▶ _Text passage_:
────────────────────────────────────────

# Loofah problem



## Narrow Chance (Oct 29, 2007)

I seem to be having a problem with my loofah's turning out right.
Anybody care to critique what I am doing?

First batch I did.. I used my regular soap recipe.. which is 88 oz of oils. Yes.. ran it through the soap calculator and it is the standard recipe I use on my bar soaps.
You might remember me having trouble getting it out of the tube?? 
Anyway.. that loofah turned out okay.. once I wicked the oil from around it and allowed to dry for a week or two. The soap on the outside of the loofah pealed off in hunks. But never fear.. I cut them darlin's anyway.. and had little soap loofahs.. :crazy

so... we did another batch.. figuring I had not greased the tube like I ought.. we greased with mineral oil this time.. and poured another batch.. with different FO's. Same thing.. couldn't get it out.. and it pealed the outer soap from around the loofah. The insided looked great.. but the outside.. oily and not stuck to the loofah. This tube was also hard to get out.. (my friend too that one home and decided to give it a go.. and she ended up using hubby's shop tools to get it out also.)

────────────────────────────────────────

▶ _Record extracts_:

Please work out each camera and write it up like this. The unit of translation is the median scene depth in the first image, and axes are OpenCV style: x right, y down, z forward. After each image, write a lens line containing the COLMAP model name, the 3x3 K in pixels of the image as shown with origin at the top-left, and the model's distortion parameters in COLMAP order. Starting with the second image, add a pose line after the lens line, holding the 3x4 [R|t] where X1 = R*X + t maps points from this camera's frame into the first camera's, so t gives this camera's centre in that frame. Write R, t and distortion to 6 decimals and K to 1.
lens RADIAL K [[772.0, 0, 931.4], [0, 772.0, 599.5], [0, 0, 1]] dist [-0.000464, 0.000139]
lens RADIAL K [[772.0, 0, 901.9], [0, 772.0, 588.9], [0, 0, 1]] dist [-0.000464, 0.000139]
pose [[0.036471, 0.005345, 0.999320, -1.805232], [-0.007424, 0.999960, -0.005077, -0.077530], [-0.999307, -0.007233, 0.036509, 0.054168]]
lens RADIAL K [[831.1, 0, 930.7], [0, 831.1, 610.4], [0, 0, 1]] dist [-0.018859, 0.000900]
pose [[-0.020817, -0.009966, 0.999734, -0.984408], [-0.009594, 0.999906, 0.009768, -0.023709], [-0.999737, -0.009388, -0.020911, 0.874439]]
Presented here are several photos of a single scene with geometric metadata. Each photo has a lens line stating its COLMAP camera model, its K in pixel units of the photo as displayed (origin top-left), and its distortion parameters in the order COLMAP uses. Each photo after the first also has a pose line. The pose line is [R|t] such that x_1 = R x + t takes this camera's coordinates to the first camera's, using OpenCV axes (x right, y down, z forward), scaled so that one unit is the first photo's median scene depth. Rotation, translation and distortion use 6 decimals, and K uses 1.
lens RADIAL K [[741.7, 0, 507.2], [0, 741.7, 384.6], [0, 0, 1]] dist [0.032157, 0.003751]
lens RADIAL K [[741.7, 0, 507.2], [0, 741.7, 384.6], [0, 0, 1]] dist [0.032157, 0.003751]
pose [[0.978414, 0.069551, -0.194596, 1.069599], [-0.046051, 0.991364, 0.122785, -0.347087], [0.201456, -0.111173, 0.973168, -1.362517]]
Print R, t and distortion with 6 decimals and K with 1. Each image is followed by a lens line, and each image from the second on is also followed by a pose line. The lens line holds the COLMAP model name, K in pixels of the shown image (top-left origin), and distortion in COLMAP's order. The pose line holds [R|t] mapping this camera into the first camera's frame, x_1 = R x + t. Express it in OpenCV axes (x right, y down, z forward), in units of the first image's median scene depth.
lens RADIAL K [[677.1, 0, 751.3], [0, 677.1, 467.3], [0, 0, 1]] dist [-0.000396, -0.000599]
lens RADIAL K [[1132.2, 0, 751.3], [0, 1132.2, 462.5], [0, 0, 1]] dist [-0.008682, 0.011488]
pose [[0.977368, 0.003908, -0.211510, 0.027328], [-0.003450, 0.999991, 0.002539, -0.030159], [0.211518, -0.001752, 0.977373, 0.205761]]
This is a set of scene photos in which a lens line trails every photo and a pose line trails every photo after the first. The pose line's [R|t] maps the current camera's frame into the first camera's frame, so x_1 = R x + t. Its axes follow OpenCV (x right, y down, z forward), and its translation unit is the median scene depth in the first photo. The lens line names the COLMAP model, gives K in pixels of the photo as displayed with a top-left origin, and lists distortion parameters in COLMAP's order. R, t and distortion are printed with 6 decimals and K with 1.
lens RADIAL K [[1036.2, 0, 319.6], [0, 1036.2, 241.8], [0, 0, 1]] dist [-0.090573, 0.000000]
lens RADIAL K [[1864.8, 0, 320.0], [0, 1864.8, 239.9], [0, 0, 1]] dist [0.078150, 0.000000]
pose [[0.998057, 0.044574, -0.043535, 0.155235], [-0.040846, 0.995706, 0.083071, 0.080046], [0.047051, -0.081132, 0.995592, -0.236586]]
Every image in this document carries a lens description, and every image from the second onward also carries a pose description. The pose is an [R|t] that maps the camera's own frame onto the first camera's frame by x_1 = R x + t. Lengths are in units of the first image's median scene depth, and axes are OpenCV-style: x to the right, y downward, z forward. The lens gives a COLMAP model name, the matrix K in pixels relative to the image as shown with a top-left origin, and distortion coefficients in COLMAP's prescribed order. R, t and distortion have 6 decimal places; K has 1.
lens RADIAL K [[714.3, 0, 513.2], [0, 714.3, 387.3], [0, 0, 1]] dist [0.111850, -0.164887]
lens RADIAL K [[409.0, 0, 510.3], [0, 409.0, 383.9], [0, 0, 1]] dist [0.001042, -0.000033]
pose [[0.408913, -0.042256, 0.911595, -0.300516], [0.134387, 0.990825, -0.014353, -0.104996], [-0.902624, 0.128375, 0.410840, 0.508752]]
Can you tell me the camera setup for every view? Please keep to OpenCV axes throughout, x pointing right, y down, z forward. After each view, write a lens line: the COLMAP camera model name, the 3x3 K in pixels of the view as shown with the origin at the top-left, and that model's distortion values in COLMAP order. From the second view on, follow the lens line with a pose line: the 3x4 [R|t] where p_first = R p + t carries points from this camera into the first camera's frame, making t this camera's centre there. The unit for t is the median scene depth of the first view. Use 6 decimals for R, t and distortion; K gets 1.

────────────────────────────────────────

▶ _Required work_:
**1.** Print the passage of the loofah soap post between "Anybody care to" and "of the tube??", inclusive, copying it word for word.
**2.** Write what comes next in the loofah soap post, picking up right after its final sentence.

▶ _Expected responses_:
**1.**
Anybody care to critique what I am doing?

First batch I did.. I used my regular soap recipe.. which is 88 oz of oils. Yes.. ran it through the soap calculator and it is the standard recipe I use on my bar soaps.
You might remember me having trouble getting it out of the tube??

**2.**
Not to be outdone.. I figured I'd cut the PVC down to loofah sizes.. and then pour one at a time if I had to.. since I needed the loofah soap.. the first ones have sold like hot cakes. Anyway.. I did a 4 pound batch.. which is my small test batch.. and poured it up yesterday morning. Same thing.. oily as the dickens.. with oil, which I assume is glycerin floating on top. I must have gotten almost 1/4 cup from one loofah alone. 
Came out easy this time.. cause it didn't stick again. The loofah came out in one big oily mess.. with the soap that was suppose to be on the outside sticking to the tube. I did oil with mineral oil also.

What I did was.. (My recipe is around 5% superfated). made my lye mixture.. melted my oils.. then when at 90 - 100 degrees.. mixed lye with oils. 
At light trace.. added my FO, and before coming to heavy trace.. poured over the loofah in a mineral lined 3 inch PVC tube. Just covering the top. Bumped the tube to get all the air from inside the loofah. Coverd and wraped with a hand towel the tube. (did not gel that I could tell although the others did).
This morning.. oil was floating on top of one. and not the other. The one that did not have oil was a partial pour with the soap not covering the loofah cause I didn't have enough to cover that one.
When I poured off the oil.. I let set upside down in a measuring cup to remove it cause it was so much of it.
I pushed in a paper lined box top.. ugggh.. what a oily mess. Looked like the first one I did. The soap that shuold have been on the outside of the loofah.. was stuck inside the tube, even the partial filled one.

I REALLY want to do these.. have a health food store/herb shop/ message parlour that wants them to sell.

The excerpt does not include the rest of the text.